By JORDAN SPARR/Montana State News

The 2017 Montana legislative session rejected two bills directed toward fighting human trafficking when worries arose over complicating issues for which laws are already in place.

House Bill 378 was written to revise criminal laws which regard minors and human trafficking, while House Bill 379 set to revise laws requiring escort services and similar industries to verify identities and store records of employees at the risk of a penalty for non-compliance.

House Bill 379 specifically addressed people who advertise on websites such as Backpage and Craigslist with photos for the purpose of marketing.
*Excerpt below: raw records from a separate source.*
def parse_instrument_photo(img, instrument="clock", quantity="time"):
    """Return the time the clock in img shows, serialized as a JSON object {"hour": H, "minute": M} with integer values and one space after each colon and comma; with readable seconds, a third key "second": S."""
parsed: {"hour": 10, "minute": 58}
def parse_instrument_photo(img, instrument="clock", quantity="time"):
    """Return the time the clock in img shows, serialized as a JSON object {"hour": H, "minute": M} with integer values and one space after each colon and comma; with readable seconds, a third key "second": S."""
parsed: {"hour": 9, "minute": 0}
House Bill 278 would have made a change in specifying that exposing a minor to prostitution in any form is illegal.

While trying to crack down on human trafficking in Montana as much as possible, opposition to the bills were centralized around the idea that these revisions needed further revision, and that they didn’t add anything of real value to the existing legislation on the issue.
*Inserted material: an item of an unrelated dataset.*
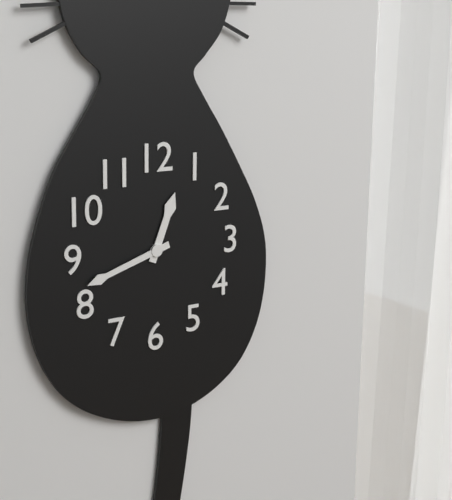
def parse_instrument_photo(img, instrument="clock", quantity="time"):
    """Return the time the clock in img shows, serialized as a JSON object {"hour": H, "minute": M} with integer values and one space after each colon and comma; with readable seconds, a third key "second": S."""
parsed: {"hour": 12, "minute": 42}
Minority leader Rep. Jenny Eck, D-Helena, spoke to the unproductive nature of these bills. Eck raised concerns over going after prostitutes themselves instead of the customers and criminals behind the scenes who create the problem. Rep. Casey Knudsen, R-Malta, spoke to the delicate nature of HB 378 when he raised concerns over the many ways through which the legislation could be circumvented by those perpetrating the crimes.
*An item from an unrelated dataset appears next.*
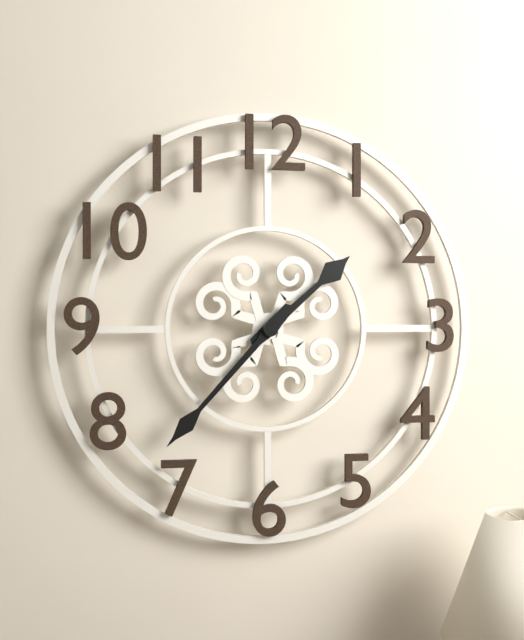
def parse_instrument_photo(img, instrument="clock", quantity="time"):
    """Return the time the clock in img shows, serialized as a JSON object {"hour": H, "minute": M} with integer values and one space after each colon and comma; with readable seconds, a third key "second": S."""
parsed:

Rep. Kim Dudik, D-Missoula, introduced the two bills to the committee. Her intention for HB 379 was to disallow Backpage.com from getting around human trafficking legislation and use a database of identification records for all persons in advertisements for escort services to be created and maintained for seven years. The hope behind this is that it closes a few ways human traffickers avoid getting caught. Using an up-to-date database would put a stop to alleged criminals from claiming ignorance on the age of escorts and the use of aliases.

Dudik introduced House Bill 378 in an attempt to put an end to certain practices within the human trafficking industry. Practices such as exposing children to the illegal sex industry to get the child comfortable with the crime.